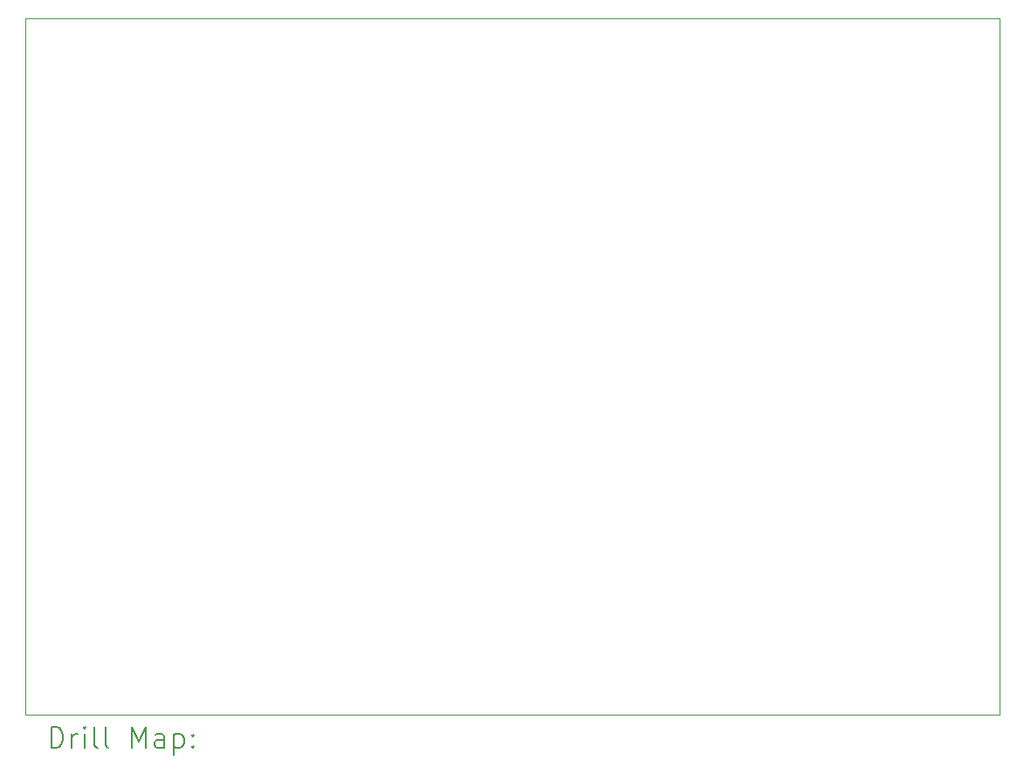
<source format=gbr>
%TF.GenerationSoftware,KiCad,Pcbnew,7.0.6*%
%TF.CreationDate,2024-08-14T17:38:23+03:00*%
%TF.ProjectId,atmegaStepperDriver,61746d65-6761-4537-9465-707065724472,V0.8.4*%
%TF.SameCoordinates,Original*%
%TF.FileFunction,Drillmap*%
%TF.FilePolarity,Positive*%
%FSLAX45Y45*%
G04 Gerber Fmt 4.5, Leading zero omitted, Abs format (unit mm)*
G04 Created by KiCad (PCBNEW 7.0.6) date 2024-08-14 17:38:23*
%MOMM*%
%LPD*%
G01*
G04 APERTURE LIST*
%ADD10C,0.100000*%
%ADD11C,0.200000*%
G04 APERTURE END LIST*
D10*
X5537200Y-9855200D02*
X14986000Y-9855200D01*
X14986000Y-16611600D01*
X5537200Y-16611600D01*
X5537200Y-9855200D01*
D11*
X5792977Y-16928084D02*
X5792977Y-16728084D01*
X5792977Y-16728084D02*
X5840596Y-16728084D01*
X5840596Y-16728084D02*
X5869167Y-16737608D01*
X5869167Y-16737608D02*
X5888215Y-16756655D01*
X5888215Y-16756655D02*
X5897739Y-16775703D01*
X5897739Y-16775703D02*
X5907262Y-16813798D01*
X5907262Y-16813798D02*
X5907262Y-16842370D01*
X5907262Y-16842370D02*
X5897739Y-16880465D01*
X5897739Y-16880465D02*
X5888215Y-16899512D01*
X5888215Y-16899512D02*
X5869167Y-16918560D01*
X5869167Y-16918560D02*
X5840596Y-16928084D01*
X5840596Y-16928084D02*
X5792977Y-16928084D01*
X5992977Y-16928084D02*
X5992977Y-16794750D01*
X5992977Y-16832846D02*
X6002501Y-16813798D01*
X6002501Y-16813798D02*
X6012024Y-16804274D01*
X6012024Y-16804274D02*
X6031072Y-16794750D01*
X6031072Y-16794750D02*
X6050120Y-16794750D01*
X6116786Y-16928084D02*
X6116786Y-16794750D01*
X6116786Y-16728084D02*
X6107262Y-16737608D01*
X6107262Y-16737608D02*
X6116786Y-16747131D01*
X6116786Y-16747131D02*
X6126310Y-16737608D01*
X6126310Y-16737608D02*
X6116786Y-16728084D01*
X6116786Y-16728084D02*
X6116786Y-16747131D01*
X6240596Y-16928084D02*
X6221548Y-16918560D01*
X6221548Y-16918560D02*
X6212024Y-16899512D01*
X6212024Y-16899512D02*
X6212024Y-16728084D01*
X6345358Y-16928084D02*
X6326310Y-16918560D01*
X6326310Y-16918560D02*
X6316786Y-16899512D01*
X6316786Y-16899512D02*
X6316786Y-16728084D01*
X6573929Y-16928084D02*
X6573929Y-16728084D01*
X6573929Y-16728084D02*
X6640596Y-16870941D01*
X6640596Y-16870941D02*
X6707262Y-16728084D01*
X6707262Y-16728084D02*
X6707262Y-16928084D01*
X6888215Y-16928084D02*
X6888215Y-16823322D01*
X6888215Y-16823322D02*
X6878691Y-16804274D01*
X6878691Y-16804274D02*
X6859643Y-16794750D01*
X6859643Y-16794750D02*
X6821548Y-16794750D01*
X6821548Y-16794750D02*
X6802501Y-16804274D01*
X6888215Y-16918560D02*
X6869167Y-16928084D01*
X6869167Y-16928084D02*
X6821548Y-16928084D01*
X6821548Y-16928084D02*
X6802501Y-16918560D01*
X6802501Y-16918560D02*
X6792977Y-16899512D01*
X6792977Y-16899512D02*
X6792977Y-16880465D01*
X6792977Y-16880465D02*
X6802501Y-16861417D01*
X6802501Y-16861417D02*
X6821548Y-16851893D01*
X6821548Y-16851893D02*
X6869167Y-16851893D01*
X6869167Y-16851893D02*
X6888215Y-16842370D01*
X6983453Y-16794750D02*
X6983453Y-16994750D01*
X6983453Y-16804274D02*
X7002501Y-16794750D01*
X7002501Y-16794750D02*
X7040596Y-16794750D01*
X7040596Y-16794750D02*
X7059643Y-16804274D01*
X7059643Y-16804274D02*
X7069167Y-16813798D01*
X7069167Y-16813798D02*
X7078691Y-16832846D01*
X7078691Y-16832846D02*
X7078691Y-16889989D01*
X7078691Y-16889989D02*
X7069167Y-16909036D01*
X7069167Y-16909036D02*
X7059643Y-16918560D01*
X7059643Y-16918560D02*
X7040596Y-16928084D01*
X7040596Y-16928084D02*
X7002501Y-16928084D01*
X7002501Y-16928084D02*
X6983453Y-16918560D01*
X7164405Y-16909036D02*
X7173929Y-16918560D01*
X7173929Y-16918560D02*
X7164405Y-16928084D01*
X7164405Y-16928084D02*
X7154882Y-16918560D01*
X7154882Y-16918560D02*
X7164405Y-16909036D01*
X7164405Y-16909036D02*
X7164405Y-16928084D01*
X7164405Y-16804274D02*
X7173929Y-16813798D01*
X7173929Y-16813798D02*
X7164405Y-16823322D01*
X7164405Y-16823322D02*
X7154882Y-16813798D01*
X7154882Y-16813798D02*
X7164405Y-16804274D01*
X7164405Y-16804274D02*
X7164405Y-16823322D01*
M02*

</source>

__WORK TO BE COMPLETED__: Find every line above that includes the word "format" and report only how many there are.

__FINISHED TASK__: 2